I wasn't made in America, why should I care if my clothes are?

Written by Jian DeLeon (@jiandeleon)

Please shut up about the “authenticity” of your well-crafted goods and how tapping into the heritage of your brand has given you revelations about going back to the way “things used to be”—when grandpa made stuff with his hands, had just two pairs of shoes, and dug holes in the backyard to “build character.” If we kept up with that line of thinking, we probably wouldn’t have the Internet, iPhones, or apps like Instagram where the bearded denizens of Willamsburg, Brooklyn can share photographs of their well-worn selvedge Tellason jeans (no doubt broken in while toiling away building a sustainable kiddie-pool sized terrarium in which to grow avocado squash). I don’t care about “the good old days” of America, because I wasn’t born here.

Growing up in the '90s, I wore a lot of sneakers and Polo.
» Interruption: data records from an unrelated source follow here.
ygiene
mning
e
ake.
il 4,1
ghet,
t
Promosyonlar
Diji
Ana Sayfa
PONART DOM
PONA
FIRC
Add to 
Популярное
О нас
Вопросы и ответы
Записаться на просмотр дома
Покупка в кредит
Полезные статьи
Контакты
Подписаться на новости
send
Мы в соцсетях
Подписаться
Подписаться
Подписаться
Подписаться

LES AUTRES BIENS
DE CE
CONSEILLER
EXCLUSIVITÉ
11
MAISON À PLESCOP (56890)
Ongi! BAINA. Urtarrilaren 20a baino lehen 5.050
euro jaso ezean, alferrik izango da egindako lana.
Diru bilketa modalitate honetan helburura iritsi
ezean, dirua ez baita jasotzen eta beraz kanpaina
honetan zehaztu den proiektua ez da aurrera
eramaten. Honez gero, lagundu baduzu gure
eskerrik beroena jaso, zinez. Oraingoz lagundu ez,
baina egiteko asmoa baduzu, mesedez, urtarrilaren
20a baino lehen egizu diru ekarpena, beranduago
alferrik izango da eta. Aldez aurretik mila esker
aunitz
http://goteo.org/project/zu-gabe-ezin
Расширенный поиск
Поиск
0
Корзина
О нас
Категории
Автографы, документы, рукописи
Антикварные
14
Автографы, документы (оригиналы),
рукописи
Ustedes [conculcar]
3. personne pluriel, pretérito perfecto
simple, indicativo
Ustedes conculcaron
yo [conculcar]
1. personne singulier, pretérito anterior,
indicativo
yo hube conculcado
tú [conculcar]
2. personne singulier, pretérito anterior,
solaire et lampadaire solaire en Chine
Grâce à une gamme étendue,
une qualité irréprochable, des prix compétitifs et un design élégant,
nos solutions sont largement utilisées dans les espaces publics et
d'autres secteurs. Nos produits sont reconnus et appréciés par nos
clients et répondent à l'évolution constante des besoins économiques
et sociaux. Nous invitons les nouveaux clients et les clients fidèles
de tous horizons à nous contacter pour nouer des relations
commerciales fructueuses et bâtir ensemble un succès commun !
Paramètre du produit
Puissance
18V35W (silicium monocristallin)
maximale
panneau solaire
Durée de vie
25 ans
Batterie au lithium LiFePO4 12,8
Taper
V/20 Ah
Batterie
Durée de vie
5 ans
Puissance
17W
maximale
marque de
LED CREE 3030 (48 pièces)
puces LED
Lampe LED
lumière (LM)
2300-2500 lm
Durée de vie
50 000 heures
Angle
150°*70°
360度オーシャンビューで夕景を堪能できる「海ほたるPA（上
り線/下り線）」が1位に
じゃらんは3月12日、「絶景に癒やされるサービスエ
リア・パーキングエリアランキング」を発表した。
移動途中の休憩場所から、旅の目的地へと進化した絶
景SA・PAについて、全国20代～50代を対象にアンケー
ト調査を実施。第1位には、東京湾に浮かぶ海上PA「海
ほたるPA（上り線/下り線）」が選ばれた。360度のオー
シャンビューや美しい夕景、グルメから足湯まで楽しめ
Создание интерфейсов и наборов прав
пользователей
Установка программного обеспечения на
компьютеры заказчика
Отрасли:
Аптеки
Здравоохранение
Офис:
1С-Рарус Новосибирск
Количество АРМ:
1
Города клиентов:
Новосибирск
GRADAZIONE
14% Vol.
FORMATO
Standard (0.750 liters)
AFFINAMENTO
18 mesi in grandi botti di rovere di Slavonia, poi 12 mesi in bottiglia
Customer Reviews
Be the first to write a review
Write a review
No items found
My default sixth-grade outfit was a Polo pocket tee (I had like five), a navy blue and white Polo golf jacket that my dad handed down to me, cargo pants and Nike Kukinis. It was classic American style, and I thought it was fresh as hell. None of it was made in America and, well, I didn't care. I was born in the Philippines, and it kind of became a running joke that any sort of imported gear I was rocking was probably made by a child that looked like me. I didn't think that was a reality though, I just kind of assumed that as with cars, there were probably racks of machines in Asia who popped out T-shirts and shoes like Tic-Tacs.


Making a hearty appeal for the 'glory days' of America will not get me to buy your pricey button-downs and Filson collaborations.


It wasn't until my clothing choices expanded beyond the parameters of my dad's wardrobe that I really began to think about clothing in a conscious way — as in, “what can I wear to make it look like my mom didn’t lay this out for me last night?” But even then it would be years until I thought about the socioeconomic ramifications of my style.

When I get nostalgic about America, I don’t think about Red Wing Boots, flannel shirts, and shuttle-loomed denim. I think about rushing my ass home from school just in time to catch TaleSpin and Darkwing Duck on The Disney Afternoon. I think about Friday nights spent with Cory Matthews, Topanga Lawrence, Shawn Hunter, and Mr. Feeney. And you know what? Things were good then too. You want to market nostalgia to me? Sell me a SNICK T-shirt. Make some Nike Air MAGs I actually have a chance of buying — and jeez, can they self-lace already?! But no, making a hearty appeal for the “glory days” of America will not get me to buy your pricey button-downs and Filson collaborations.

You know why that is? Because “Made in America” is not the end-all/be-all of quality. This is not “the last shirt I will ever buy,” because, well, I like buying new gear. The first really expensive shirt I bought was an oxford from Band of Outsiders. Within a week, the buttons started coming undone from the placket. I was pretty pissed. Good thing I recalled some rudimentary sewing skills from my middle school home economics class, because I sewed those mother-of-pearl fuckers right back on. I can say that while UNIS, one of my favorite brands, uses great fabrics and a superior silhouette that makes my ass look awesome in their $228 chinos (again, made in America), I’ve had two pairs start to rip on me at the pockets. I was told that because of the meticulous garment dying process, sometimes the threads at that area get weakened. Did I throw a hissy fit about it? No. Again, I sewed that shit back up.

Mending your own clothes gives you a better relationship with them. For all this talk about #menswear culture of guys talking about clothes with the same under-the-hood curiosity as car enthusiasts, I do believe that learning about what you wear fosters the idea of fully investing in it. Not just with money, but also time and knowledge. It’s why I don’t stick my button downs and jeans in the dryer. It’s why I use shoe trees in my hardbottoms. But the reason I like the things I like has nothing to do with where it’s made.